Editor’s note: Because Desmond is far too humble to mention it himself, I wanted to say we’re all thankful for the upcoming 2020 release of his debut novel Your Corner Dark.
I am thankful for my two forthcoming novels: Waiting for the Night Song will be published on Jan 12, 2021, and The Last Beekeeper will be published in early 2022. I’m also incredibly grateful for my agent Stacy Testa, my editor Kristin Sevick, my Novel Incubator family, and my husband and four kids for putting up with me all the years I’ve been working on these books.
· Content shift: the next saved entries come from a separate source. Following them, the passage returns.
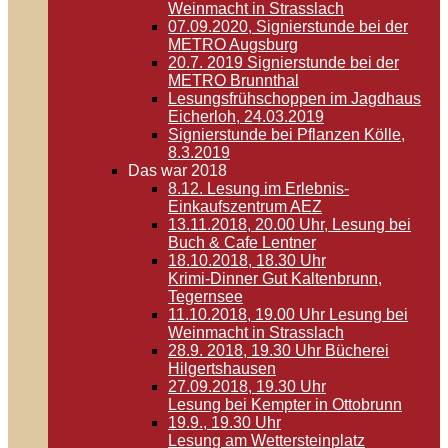
Weinmacht in Strasslach
07.09.2020, Signierstunde bei der
METRO Augsburg
20.7. 2019 Signierstunde bei der
METRO Brunnthal
Lesungsfrühschoppen im Jagdhaus
Eicherloh, 24.03.2019
Signierstunde bei Pflanzen Kölle,
8.3.2019
Das war 2018
8.12. Lesung im Erlebnis-
Einkaufszentrum AEZ
13.11.2018, 20.00 Uhr, Lesung bei
Buch & Cafe Lentner
18.10.2018, 18.30 Uhr
Krimi-Dinner Gut Kaltenbrunn,
Tegernsee
11.10.2018, 19.00 Uhr Lesung bei
Weinmacht in Strasslach
28.9. 2018, 19.30 Uhr Bücherei
Hilgertshausen
27.09.2018, 19.30 Uhr
Lesung bei Kempter in Ottobrunn
19.9., 19.30 Uhr
Lesung am Wettersteinplatz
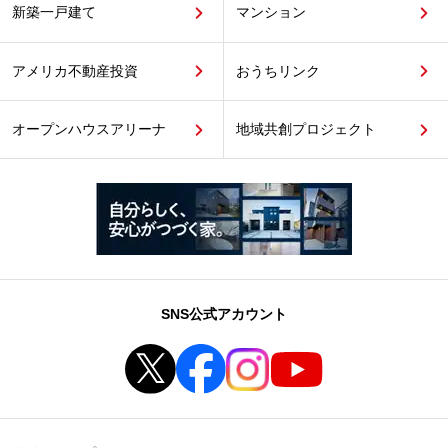
新築一戸建て
マンション
アメリカ不動産投資
おうちリンク
オープンハウスアリーナ
地域共創プロジェクト
SNS公式アカウント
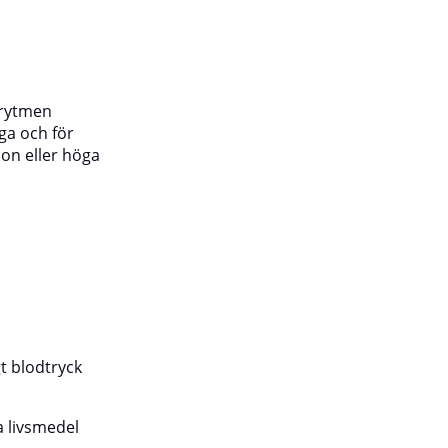
trytmen
ga och för
ion eller höga
t blodtryck
a livsmedel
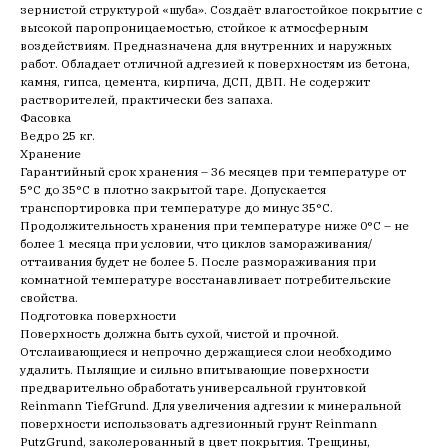
зернистой структурой «шуба». Создаёт влагостойкое покрытие с
высокой паропроницаемостью, стойкое к атмосферным
воздействиям. Предназначена для внутренних и наружных
работ. Обладает отличной адгезией к поверхностям из бетона,
камня, гипса, цемента, кирпича, ДСП, ДВП. Не содержит
растворителей, практически без запаха.
Фасовка
Ведро 25 кг.
Хранение
Гарантийный срок хранения – 36 месяцев при температуре от
5°С до 35°С в плотно закрытой таре. Допускается
транспортировка при температуре до минус 35°С.
Продолжительность хранения при температуре ниже 0°С – не
более 1 месяца при условии, что циклов замораживания/
оттаивания будет не более 5. После размораживания при
комнатной температуре восстанавливает потребительские
свойства.
Подготовка поверхности
Поверхность должна быть сухой, чистой и прочной.
Отслаивающиеся и непрочно держащиеся слои необходимо
удалить. Пылящие и сильно впитывающие поверхности
предварительно обработать универсальной грунтовкой
Reinmann TiefGrund. Для увеличения адгезии к минеральной
поверхности использовать адгезионный грунт Reinmann
PutzGrund, заколерованный в цвет покрытия. Трещины,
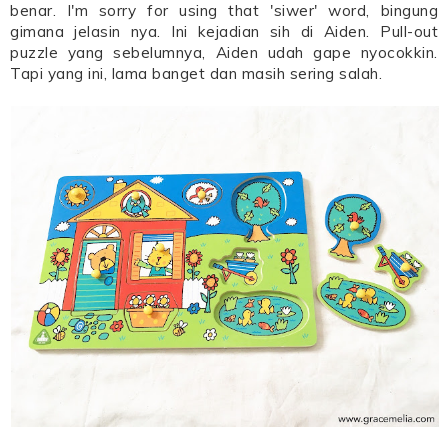
benar. I'm sorry for using that 'siwer' word, bingung
gimana jelasin nya. Ini kejadian sih di Aiden. Pull-out
puzzle yang sebelumnya, Aiden udah gape nyocokkin.
Tapi yang ini, lama banget dan masih sering salah.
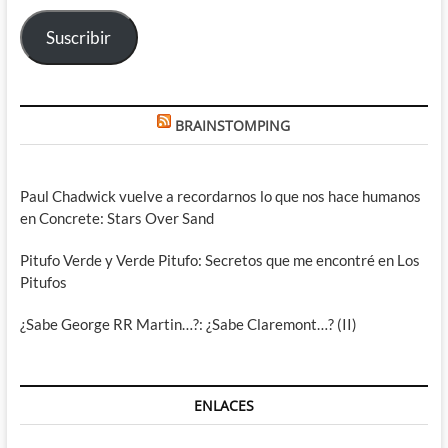
electrónico
Suscribir
BRAINSTOMPING
Paul Chadwick vuelve a recordarnos lo que nos hace humanos
en Concrete: Stars Over Sand
Pitufo Verde y Verde Pitufo: Secretos que me encontré en Los
Pitufos
¿Sabe George RR Martin…?: ¿Sabe Claremont…? (II)
ENLACES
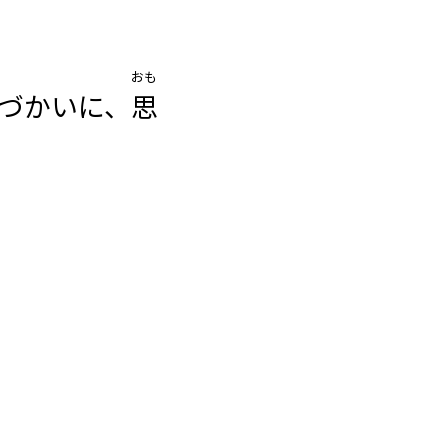
おも
づかいに、
思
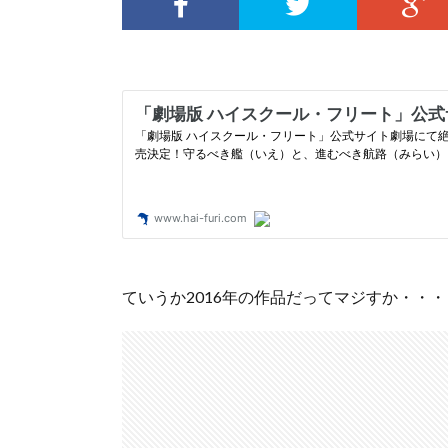
ていうか2016年の作品だってマジすか・・・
I’m grateful for the amazing writing community I’ve found in Boston, largely through Grub Street and the Novel Incubator. I was a writer in New York and LA and, while I loved so much about my life in both cities, I never had the vast network of professional and creative support that I have here. Moving from LA to Boston for my husband’s work was one of the suckiest things I’ve had to do, but I lucked out and landed here at the same time as my old NYC pal Alysia Abbott, who invited me to join her writing group, and things started to turn around. From there, a mom I met through my kid introduced me to Grub Street and the Incubator and my whole world opened up. When I’m missing SoCal (which I do a lot), I remind myself of this smart, talented band of writers I’m so lucky to have in my life, their wisdom, humor and support just a text away, someone always willing—excited even—to read, encourage or talk me down. I’ve even had someone ask me to meet for coffee and “knock heads” over my book. (Thanks, Des!) Seriously, it doesn’t get better than that!
I’m thankful for being asked this question, so I can pause and remember how grateful I am for our entire wonderful, talented, generous, and supportive GrubStreet Novel Incubator community. Happy Thanksgiving to all!
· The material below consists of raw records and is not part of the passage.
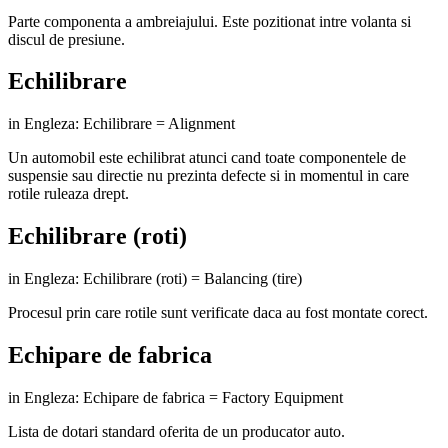
Parte componenta a ambreiajului. Este pozitionat intre volanta si
discul de presiune.
Echilibrare
in Engleza: Echilibrare = Alignment
Un automobil este echilibrat atunci cand toate componentele de
suspensie sau directie nu prezinta defecte si in momentul in care
rotile ruleaza drept.
Echilibrare (roti)
in Engleza: Echilibrare (roti) = Balancing (tire)
Procesul prin care rotile sunt verificate daca au fost montate corect.
Echipare de fabrica
in Engleza: Echipare de fabrica = Factory Equipment
Lista de dotari standard oferita de un producator auto.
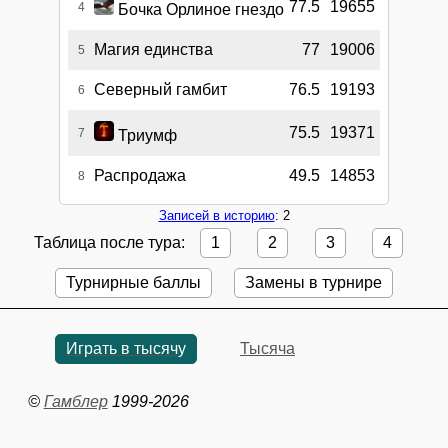
77.5
19655
4
Бочка Орлиное гнездо
Магия единства
77
19006
5
Северный гамбит
76.5
19193
6
75.5
19371
7
Триумф
Распродажа
49.5
14853
8
Записей в историю
: 2
Таблица после тура:
1
2
3
4
Турнирные баллы
Замены в турнире
Играть в тысячу
Тысяча
©
Гамблер
1999-2026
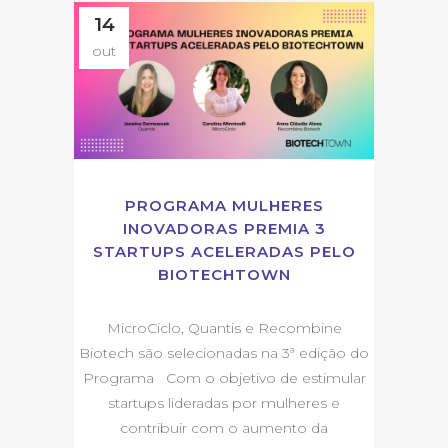
14
out
PROGRAMA MULHERES
INOVADORAS PREMIA 3
STARTUPS ACELERADAS PELO
BIOTECHTOWN
MicroCiclo, Quantis e Recombine
Biotech são selecionadas na 3ª edição do
Programa Com o objetivo de estimular
startups lideradas por mulheres e
contribuir com o aumento da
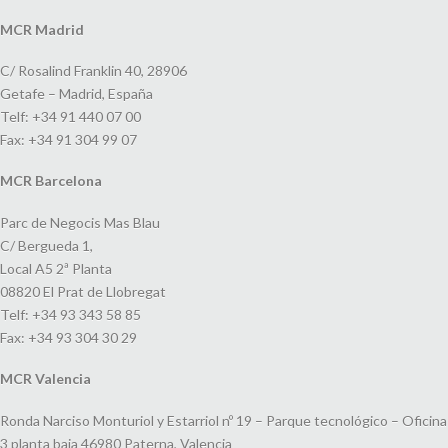
MCR Madrid
C/ Rosalind Franklin 40, 28906
Getafe – Madrid, España
Telf: +34 91 440 07 00
Fax: +34 91 304 99 07
MCR Barcelona
Parc de Negocis Mas Blau
C/ Bergueda 1,
Local A5 2ª Planta
08820 El Prat de Llobregat
Telf: +34 93 343 58 85
Fax: +34 93 304 30 29
MCR Valencia
Ronda Narciso Monturiol y Estarriol nº 19 – Parque tecnológico – Oficina
3 planta baja 46980 Paterna, Valencia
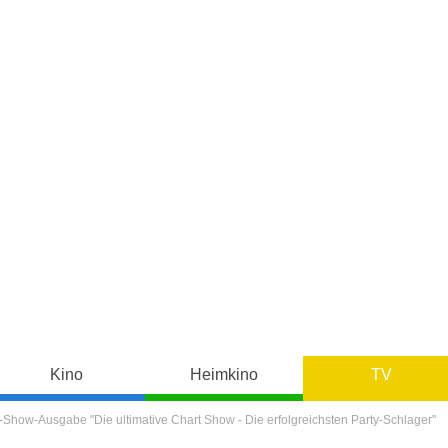
Kino
Heimkino
TV
-Show-Ausgabe "Die ultimative Chart Show - Die erfolgreichsten Party-Schlager"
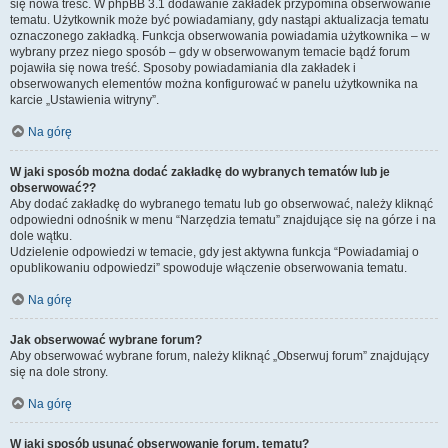
się nowa treść. W phpBB 3.1 dodawanie zakładek przypomina obserwowanie
tematu. Użytkownik może być powiadamiany, gdy nastąpi aktualizacja tematu
oznaczonego zakładką. Funkcja obserwowania powiadamia użytkownika – w
wybrany przez niego sposób – gdy w obserwowanym temacie bądź forum
pojawiła się nowa treść. Sposoby powiadamiania dla zakładek i
obserwowanych elementów można konfigurować w panelu użytkownika na
karcie „Ustawienia witryny”.
Na górę
W jaki sposób można dodać zakładkę do wybranych tematów lub je
obserwować??
Aby dodać zakładkę do wybranego tematu lub go obserwować, należy kliknąć
odpowiedni odnośnik w menu “Narzędzia tematu” znajdujące się na górze i na
dole wątku.
Udzielenie odpowiedzi w temacie, gdy jest aktywna funkcja “Powiadamiaj o
opublikowaniu odpowiedzi” spowoduje włączenie obserwowania tematu.
Na górę
Jak obserwować wybrane forum?
Aby obserwować wybrane forum, należy kliknąć „Obserwuj forum” znajdujący
się na dole strony.
Na górę
W jaki sposób usunąć obserwowanie forum, tematu?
I’m thankful for the writer friends—fourteen year’s worth—I’ve made along the way to publishing my debut thriller, Little Voices, this year. There are so many moments from celebrations to lamentations that were supported by friends, and I do not think I’d have made it to this point without them.
Here’s what I’m thankful for this Thanksgiving:
- An ever-growing community of writers who give advice freely, provide support and critiques generously, and share struggles honestly
- A fabulous writing group who provides constructive feedback and encouragement and from whom I am constantly learning
- A supportive husband always willing to read my work with a critical eye and offer invaluable insights and praise
I am thankful for all the support and love I received from friends during this past year when I was promoting my novel, Gina in the Floating World.
I am grateful and indebted to everyone who contributed to today’s blog, for my writing group who holds my feet to the fire, for my local library’s isolation chambers (a.k.a. quiet study rooms) where I get my best writing done, and for friends who let me talk about my main characters as if they were real people.